### READING PASSAGE:
■ ■ ■ ■

5-HT potentiation of the GABA_A response in the rat sacral dorsal commissural neurones

Abstract

1. The modulatory effect of 5-hydroxytryptamine (5-HT) on the γ-aminobutyric acid_A (GABA_A) response was investigated in the neurones freshly dissociated from the rat sacral dorsal commissural nucleus (SDCN) using the nystatin perforated patch recording configuration under the voltage-clamp conditions.

2. 5-HT potentiated GABA-induced Cl⁻ current (I_GABA) without affecting the reversal potential of I_GABA and the apparent affinity of GABA to its receptor.

3. α-Methyl-5-HT mimicked the potentiation effect of 5-HT on I_GABA while ketanserine blocked it. 1-Oleoyl-2-acetyl-glycerol (OAG) potentiated I_GABA, and the effect of 5-HT on I_GABA was occluded by OAG pretreatment. In the presence of chelerythrine, 5-HT failed to potentiate I_GABA, suggesting that protein kinase C (PKC) is involved in the pathway through which the activation of the 5-HT₂ receptor potentiates the I_GABA.

■ ■ ■ ■

### INFORMATION PROVIDED:
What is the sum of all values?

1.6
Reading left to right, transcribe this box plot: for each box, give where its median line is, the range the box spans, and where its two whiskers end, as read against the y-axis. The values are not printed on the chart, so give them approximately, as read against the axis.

■ ■ ■ ■

### TASK LIST:
**A.** For the abstract on 5-HT and the GABA_A response, decide whether each statement agrees with it, answering yes or no and quoting the words that settle it: (i) 5-HT changed the reversal potential of I_GABA; (ii) ketanserine blocked the potentiation by 5-HT; (iii) OAG pretreatment occluded the effect of 5-HT on I_GABA.
**B.** Extend the abstract on 5-HT potentiation of the GABA_A response, beginning after its last sentence.
The data are not needed here.

### RESULTS FOR EACH TASK:
**A.**
(i) No: "without affecting the reversal potential of I_GABA"
(ii) Yes: "while ketanserine blocked it"
(iii) Yes: "the effect of 5-HT on I_GABA was occluded by OAG pretreatment"

**B.**
4. The facilitatory effect of 5-HT on I_GABA remained in the presence of BAPTA-AM. LiCl also had no effect on 5-HT-induced potentiation of I_GABA.

5. H-89, genistein, okadaic acid and pervanadate all had no effects on 5-HT potentiation of I_GABA. Pertussis toxin treatment for 6–8 h did not block the facilitatory effect of 5-HT on I_GABA.

6. The present results show that GABA_A receptor in the rat SDCN could be modulated in situ by 5-HT, one of the major transmitters involved in the supraspinal control of nociception, and that the phosphorylation of GABA_A receptor by PKC may be sufficient to support such modulation. The results also strongly support the hypothesis that the cotransmission by 5-HT and GABA has an important role in the spinal cord.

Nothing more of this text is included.